* **Raw data**:

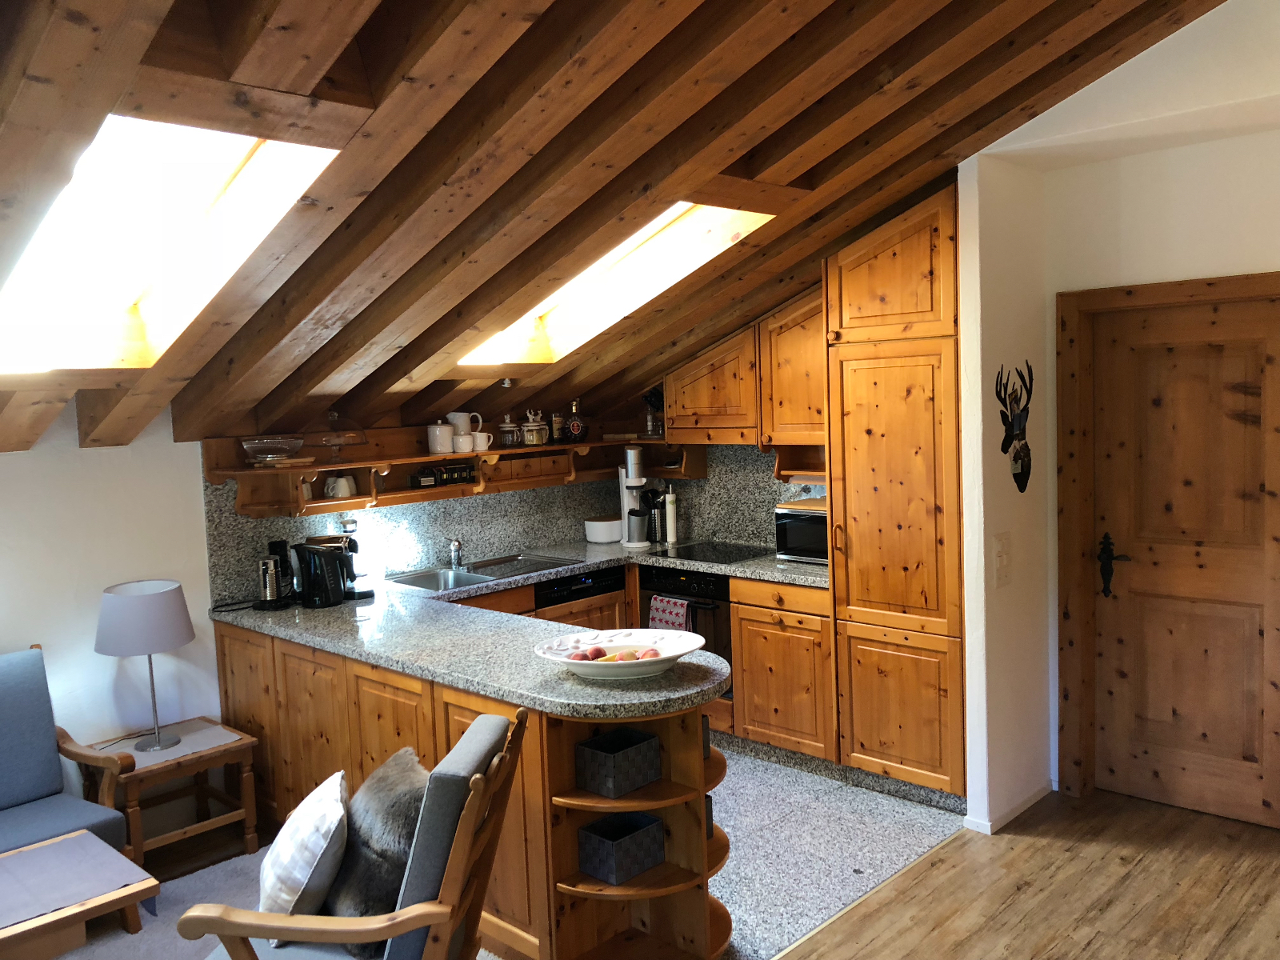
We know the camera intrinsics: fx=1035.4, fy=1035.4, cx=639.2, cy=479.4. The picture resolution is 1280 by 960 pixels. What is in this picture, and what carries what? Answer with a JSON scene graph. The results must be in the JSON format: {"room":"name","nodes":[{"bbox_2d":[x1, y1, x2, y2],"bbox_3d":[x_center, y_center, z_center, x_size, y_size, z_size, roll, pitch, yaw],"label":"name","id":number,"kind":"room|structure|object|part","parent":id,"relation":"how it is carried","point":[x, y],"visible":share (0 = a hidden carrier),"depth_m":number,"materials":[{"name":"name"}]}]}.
{"room":"kitchen","nodes":[
{"label":"kitchen","id":0,"kind":"room"},
{"bbox_2d":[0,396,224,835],"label":"left wall","id":1,"kind":"structure","parent":0,"point":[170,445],"depth_m":4.08,"materials":[{"name":"white paint"}]},
{"bbox_2d":[204,437,823,606],"bbox_3d":[-0.449,0.166,5.024,0.666,0.579,2.575,2,6,43],"label":"backsplash","id":2,"kind":"structure","parent":0,"point":[430,530],"depth_m":5.34,"materials":[{"name":"grey stone"}]},
{"bbox_2d":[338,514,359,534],"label":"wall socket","id":3,"kind":"object","parent":2,"relation":"attached to","point":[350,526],"visible":0.66,"depth_m":4.84,"materials":[{"name":"white"}]},
{"bbox_2d":[204,425,696,518],"bbox_3d":[-0.745,-0.076,5.086,0.580,0.285,2.529,2,6,43],"label":"wall shelf","id":4,"kind":"object","parent":2,"relation":"attached to","point":[457,453],"visible":0.72,"depth_m":4.96,"materials":[{"name":"brown wood"}]},
{"bbox_2d":[240,435,304,465],"bbox_3d":[-1.558,-0.122,4.395,0.265,0.104,0.270,2,6,43],"label":"glass bowl","id":5,"kind":"object","parent":4,"relation":"on","point":[247,445],"visible":1,"depth_m":4.32,"materials":[{"name":"clear glass"}]},
{"bbox_2d":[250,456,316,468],"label":"wooden board","id":6,"kind":"object","parent":4,"relation":"on","point":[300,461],"visible":0.9,"depth_m":4.30,"materials":[{"name":"brown wood"}]},
{"bbox_2d":[322,475,356,498],"bbox_3d":[-1.332,0.030,4.614,0.094,0.093,0.133,2,6,43],"label":"mug","id":7,"kind":"object","parent":4,"relation":"on","point":[338,493],"visible":0.99,"depth_m":4.58,"materials":[{"name":"white ceramic"}]},
{"bbox_2d":[315,410,368,459],"bbox_3d":[-1.347,-0.196,4.592,0.283,0.213,0.284,2,6,43],"label":"glass cake stand","id":8,"kind":"object","parent":4,"relation":"on","point":[332,418],"visible":0.99,"depth_m":4.55,"materials":[{"name":"clear glass"}]},
{"bbox_2d":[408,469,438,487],"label":"small box","id":9,"kind":"object","parent":4,"relation":"on","point":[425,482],"visible":0.99,"depth_m":4.95,"materials":[{"name":"black"}]},
{"bbox_2d":[426,420,454,454],"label":"canister","id":10,"kind":"object","parent":4,"relation":"on","point":[446,442],"visible":1,"depth_m":4.92,"materials":[{"name":"white ceramic"}]},
{"bbox_2d":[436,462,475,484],"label":"boxes","id":11,"kind":"object","parent":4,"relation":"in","point":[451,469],"visible":0.94,"depth_m":5.09,"materials":[{"name":"black"}]},
{"bbox_2d":[452,434,472,452],"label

* **Your objective**:
Drop the images; copy every entry above exactly.

* **Exercise output**:
We know the camera intrinsics: fx=1035.4, fy=1035.4, cx=639.2, cy=479.4. The picture resolution is 1280 by 960 pixels. What is in this picture, and what carries what? Answer with a JSON scene graph. The results must be in the JSON format: {"room":"name","nodes":[{"bbox_2d":[x1, y1, x2, y2],"bbox_3d":[x_center, y_center, z_center, x_size, y_size, z_size, roll, pitch, yaw],"label":"name","id":number,"kind":"room|structure|object|part","parent":id,"relation":"how it is carried","point":[x, y],"visible":share (0 = a hidden carrier),"depth_m":number,"materials":[{"name":"name"}]}]}.
{"room":"kitchen","nodes":[
{"label":"kitchen","id":0,"kind":"room"},
{"bbox_2d":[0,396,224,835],"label":"left wall","id":1,"kind":"structure","parent":0,"point":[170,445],"depth_m":4.08,"materials":[{"name":"white paint"}]},
{"bbox_2d":[204,437,823,606],"bbox_3d":[-0.449,0.166,5.024,0.666,0.579,2.575,2,6,43],"label":"backsplash","id":2,"kind":"structure","parent":0,"point":[430,530],"depth_m":5.34,"materials":[{"name":"grey stone"}]},
{"bbox_2d":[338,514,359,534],"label":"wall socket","id":3,"kind":"object","parent":2,"relation":"attached to","point":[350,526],"visible":0.66,"depth_m":4.84,"materials":[{"name":"white"}]},
{"bbox_2d":[204,425,696,518],"bbox_3d":[-0.745,-0.076,5.086,0.580,0.285,2.529,2,6,43],"label":"wall shelf","id":4,"kind":"object","parent":2,"relation":"attached to","point":[457,453],"visible":0.72,"depth_m":4.96,"materials":[{"name":"brown wood"}]},
{"bbox_2d":[240,435,304,465],"bbox_3d":[-1.558,-0.122,4.395,0.265,0.104,0.270,2,6,43],"label":"glass bowl","id":5,"kind":"object","parent":4,"relation":"on","point":[247,445],"visible":1,"depth_m":4.32,"materials":[{"name":"clear glass"}]},
{"bbox_2d":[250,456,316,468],"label":"wooden board","id":6,"kind":"object","parent":4,"relation":"on","point":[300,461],"visible":0.9,"depth_m":4.30,"materials":[{"name":"brown wood"}]},
{"bbox_2d":[322,475,356,498],"bbox_3d":[-1.332,0.030,4.614,0.094,0.093,0.133,2,6,43],"label":"mug","id":7,"kind":"object","parent":4,"relation":"on","point":[338,493],"visible":0.99,"depth_m":4.58,"materials":[{"name":"white ceramic"}]},
{"bbox_2d":[315,410,368,459],"bbox_3d":[-1.347,-0.196,4.592,0.283,0.213,0.284,2,6,43],"label":"glass cake stand","id":8,"kind":"object","parent":4,"relation":"on","point":[332,418],"visible":0.99,"depth_m":4.55,"materials":[{"name":"clear glass"}]},
{"bbox_2d":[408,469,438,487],"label":"small box","id":9,"kind":"object","parent":4,"relation":"on","point":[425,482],"visible":0.99,"depth_m":4.95,"materials":[{"name":"black"}]},
{"bbox_2d":[426,420,454,454],"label":"canister","id":10,"kind":"object","parent":4,"relation":"on","point":[446,442],"visible":1,"depth_m":4.92,"materials":[{"name":"white ceramic"}]},
{"bbox_2d":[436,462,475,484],"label":"boxes","id":11,"kind":"object","parent":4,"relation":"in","point":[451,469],"visible":0.94,"depth_m":5.09,"materials":[{"name":"black"}]},
{"bbox_2d":[452,434,472,452],"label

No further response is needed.